In this video I look at the physics behind why British homes behave the way they do in hot weather, and what you can actually do about it. Not as a science lecture, but as a framework for making practical household decisions.

Every time Britain gets a heatwave, someone points out that it’s hotter in Spain and people there manage perfectly well. True. But Spanish buildings are designed with heat in mind. External shutters, tiled floors, shaded layouts, and a daily rhythm that acknowledges midday is not the time to be maximally active. British homes are built around cold and damp. Brick that retains heat, carpet, loft rooms, conservatories that behave like greenhouses, and curtains or blinds sitting on the inside of the glass. The building itself is working against you before you’ve even turned on a kettle.

Understanding why that happens makes the advice make sense. There are four ideas that do most of the work.

Exercise 1: According to the passage on British homes in hot weather, which features of Spanish buildings help them cope with heat?
The listing that follows has no connection to the passage on British homes in hot weather.

Task data:
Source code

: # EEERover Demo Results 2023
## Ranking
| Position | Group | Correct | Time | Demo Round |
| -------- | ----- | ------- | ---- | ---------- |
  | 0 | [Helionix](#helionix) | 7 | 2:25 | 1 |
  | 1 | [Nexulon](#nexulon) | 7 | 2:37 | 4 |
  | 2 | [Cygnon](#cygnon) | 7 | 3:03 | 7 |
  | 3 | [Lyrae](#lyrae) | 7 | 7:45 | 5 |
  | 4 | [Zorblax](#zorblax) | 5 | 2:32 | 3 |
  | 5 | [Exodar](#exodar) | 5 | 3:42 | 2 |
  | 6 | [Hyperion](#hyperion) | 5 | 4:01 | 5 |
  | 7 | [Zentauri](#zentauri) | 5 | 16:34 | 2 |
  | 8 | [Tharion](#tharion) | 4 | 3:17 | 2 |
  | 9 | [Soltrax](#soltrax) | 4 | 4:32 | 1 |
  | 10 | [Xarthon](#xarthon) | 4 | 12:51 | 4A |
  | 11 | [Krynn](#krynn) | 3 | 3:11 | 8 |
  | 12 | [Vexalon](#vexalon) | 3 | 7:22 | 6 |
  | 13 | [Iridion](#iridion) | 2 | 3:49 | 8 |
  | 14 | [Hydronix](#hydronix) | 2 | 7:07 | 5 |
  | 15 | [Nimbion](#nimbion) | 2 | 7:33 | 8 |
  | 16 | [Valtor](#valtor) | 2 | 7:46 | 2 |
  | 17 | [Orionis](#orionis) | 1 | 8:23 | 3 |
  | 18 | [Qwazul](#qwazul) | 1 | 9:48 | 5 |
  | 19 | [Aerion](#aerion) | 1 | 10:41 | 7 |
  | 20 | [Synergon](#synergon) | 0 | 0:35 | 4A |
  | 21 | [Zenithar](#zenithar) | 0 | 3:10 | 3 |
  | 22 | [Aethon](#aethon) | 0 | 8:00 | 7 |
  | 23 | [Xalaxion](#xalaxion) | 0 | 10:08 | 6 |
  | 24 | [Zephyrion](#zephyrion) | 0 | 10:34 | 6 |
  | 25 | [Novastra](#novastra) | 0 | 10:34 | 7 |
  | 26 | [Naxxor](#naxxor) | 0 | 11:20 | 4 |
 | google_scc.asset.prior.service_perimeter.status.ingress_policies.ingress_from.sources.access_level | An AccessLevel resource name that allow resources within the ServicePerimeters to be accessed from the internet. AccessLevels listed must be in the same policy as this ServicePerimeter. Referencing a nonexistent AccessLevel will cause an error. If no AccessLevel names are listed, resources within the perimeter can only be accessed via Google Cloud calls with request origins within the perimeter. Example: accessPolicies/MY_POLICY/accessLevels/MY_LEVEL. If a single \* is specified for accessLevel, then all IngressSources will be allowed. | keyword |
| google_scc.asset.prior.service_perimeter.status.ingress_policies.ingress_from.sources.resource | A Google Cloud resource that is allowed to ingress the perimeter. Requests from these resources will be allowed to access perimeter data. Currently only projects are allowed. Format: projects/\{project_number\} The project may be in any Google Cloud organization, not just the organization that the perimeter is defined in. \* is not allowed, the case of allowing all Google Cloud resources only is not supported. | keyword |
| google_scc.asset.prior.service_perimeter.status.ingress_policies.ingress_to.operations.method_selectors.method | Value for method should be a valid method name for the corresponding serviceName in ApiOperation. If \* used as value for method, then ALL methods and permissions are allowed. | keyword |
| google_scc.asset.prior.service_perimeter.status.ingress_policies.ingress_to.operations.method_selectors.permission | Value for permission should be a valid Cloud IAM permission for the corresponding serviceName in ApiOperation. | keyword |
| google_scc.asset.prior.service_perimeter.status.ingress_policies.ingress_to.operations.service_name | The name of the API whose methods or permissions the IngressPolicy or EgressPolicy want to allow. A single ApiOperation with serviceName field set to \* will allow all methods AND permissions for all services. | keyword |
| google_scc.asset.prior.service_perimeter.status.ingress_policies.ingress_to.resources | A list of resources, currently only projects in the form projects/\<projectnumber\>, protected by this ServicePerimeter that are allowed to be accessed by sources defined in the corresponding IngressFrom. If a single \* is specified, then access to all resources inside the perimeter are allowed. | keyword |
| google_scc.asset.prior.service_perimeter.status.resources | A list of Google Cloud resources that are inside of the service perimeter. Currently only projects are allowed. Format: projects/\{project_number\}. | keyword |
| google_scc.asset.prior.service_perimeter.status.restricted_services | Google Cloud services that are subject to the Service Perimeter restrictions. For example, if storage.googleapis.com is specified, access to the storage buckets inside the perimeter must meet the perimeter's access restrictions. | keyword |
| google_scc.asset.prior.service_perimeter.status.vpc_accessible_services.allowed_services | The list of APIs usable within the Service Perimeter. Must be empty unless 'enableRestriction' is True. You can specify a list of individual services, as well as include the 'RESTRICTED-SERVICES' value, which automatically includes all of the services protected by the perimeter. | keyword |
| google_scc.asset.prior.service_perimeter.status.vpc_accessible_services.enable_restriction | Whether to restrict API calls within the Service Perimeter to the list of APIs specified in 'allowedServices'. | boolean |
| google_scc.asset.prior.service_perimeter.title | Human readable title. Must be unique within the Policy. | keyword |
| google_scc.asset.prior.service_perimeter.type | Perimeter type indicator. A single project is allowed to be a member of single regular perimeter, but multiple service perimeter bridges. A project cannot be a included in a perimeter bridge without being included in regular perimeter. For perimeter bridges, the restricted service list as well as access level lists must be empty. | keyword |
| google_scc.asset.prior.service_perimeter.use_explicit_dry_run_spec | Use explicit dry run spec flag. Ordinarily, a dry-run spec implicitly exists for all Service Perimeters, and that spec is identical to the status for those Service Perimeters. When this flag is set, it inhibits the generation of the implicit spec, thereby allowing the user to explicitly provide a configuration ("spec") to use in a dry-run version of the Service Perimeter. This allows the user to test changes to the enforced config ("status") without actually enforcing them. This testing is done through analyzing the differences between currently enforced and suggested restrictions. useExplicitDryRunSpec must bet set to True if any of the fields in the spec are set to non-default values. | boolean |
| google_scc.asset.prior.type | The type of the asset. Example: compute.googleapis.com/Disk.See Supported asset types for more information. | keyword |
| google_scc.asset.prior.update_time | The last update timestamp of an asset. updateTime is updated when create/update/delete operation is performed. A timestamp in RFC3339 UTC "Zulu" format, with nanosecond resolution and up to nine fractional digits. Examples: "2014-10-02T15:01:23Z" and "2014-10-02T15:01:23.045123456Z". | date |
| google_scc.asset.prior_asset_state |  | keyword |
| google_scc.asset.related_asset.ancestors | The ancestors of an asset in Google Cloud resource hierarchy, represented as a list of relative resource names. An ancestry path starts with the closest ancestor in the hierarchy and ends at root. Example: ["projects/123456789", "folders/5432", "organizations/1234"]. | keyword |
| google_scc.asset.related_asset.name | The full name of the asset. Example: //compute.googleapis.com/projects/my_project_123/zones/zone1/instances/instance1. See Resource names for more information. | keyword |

Exercise 2: From the listing, pull out each line that contains the string "well".

Answer space 1: External shutters, tiled floors and shaded layouts.

Answer space 2:
| google_scc.asset.prior.service_perimeter.status.vpc_accessible_services.allowed_services | The list of APIs usable within the Service Perimeter. Must be empty unless 'enableRestriction' is True. You can specify a list of individual services, as well as include the 'RESTRICTED-SERVICES' value, which automatically includes all of the services protected by the perimeter. | keyword |
| google_scc.asset.prior.service_perimeter.type | Perimeter type indicator. A single project is allowed to be a member of single regular perimeter, but multiple service perimeter bridges. A project cannot be a included in a perimeter bridge without being included in regular perimeter. For perimeter bridges, the restricted service list as well as access level lists must be empty. | keyword |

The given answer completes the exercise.